Front-end code edit data
=== Section Start ===

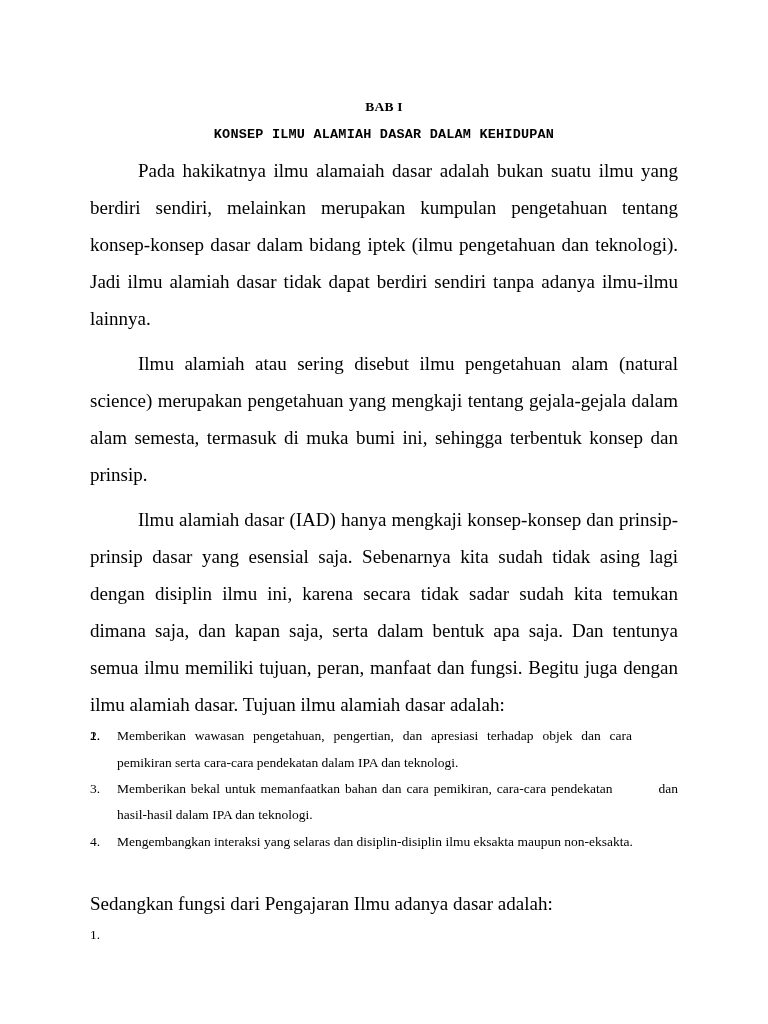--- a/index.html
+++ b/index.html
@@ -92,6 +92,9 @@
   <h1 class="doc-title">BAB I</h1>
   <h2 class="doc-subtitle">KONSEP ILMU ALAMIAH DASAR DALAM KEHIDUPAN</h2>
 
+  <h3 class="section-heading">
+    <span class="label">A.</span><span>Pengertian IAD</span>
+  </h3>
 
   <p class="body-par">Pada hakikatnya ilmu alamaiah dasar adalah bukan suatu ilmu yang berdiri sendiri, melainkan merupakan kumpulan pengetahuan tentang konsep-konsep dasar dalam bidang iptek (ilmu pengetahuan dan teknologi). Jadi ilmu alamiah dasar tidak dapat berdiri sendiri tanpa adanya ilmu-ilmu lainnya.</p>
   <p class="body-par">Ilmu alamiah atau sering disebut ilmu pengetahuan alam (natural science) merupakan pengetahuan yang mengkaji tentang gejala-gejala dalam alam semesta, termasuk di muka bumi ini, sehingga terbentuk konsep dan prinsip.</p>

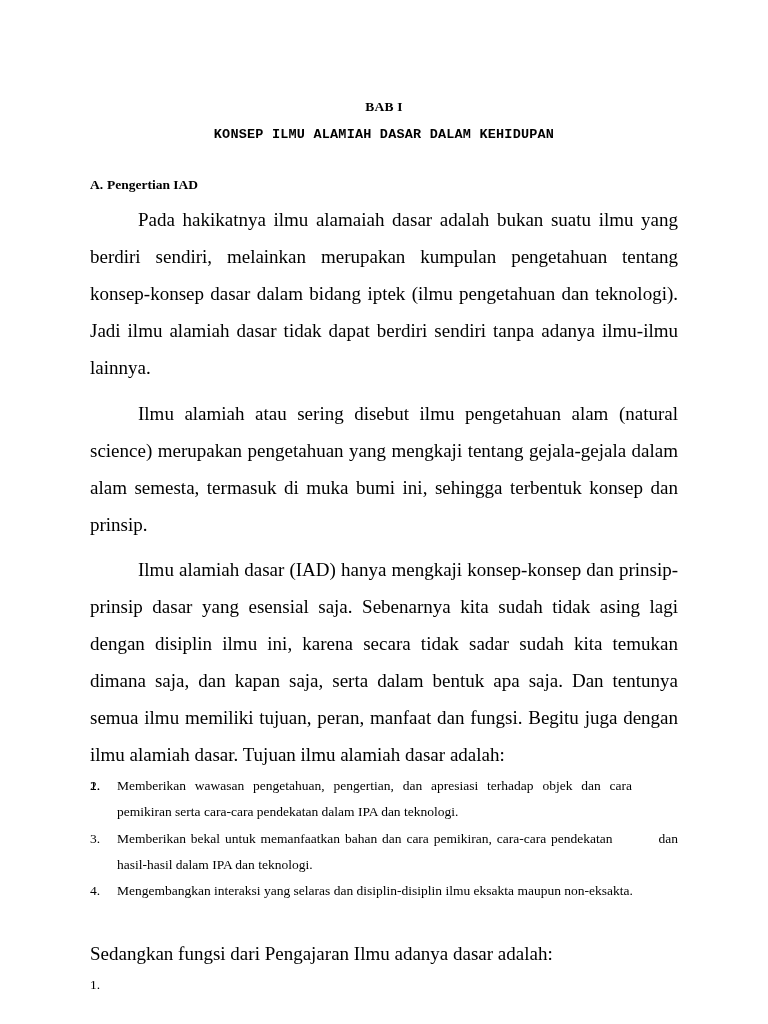--- a/index.html
+++ b/index.html
@@ -120,7 +120,7 @@
 
   <div class="spacer-md"></div>
 
-  <p class="body-par no-indent">Sedangkan fungsi dari Pengajaran Ilmu adanya dasar adalah:</p>
+  <p class="body-par no-indent">Sedangkan fungsi ilmu Pengajaran Ilmu alamiah dasar adalah:</p>
 
   <ol class="num-list">
     <li>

=== Section End ===

• [ASSIGNMENT]
Search the records for the word "adanya". Copy every line that has it.

• [SOLUTION FOR THIS EXERCISE]
   <p class="body-par">Pada hakikatnya ilmu alamaiah dasar adalah bukan suatu ilmu yang berdiri sendiri, melainkan merupakan kumpulan pengetahuan tentang konsep-konsep dasar dalam bidang iptek (ilmu pengetahuan dan teknologi). Jadi ilmu alamiah dasar tidak dapat berdiri sendiri tanpa adanya ilmu-ilmu lainnya.</p>
-  <p class="body-par no-indent">Sedangkan fungsi dari Pengajaran Ilmu adanya dasar adalah:</p>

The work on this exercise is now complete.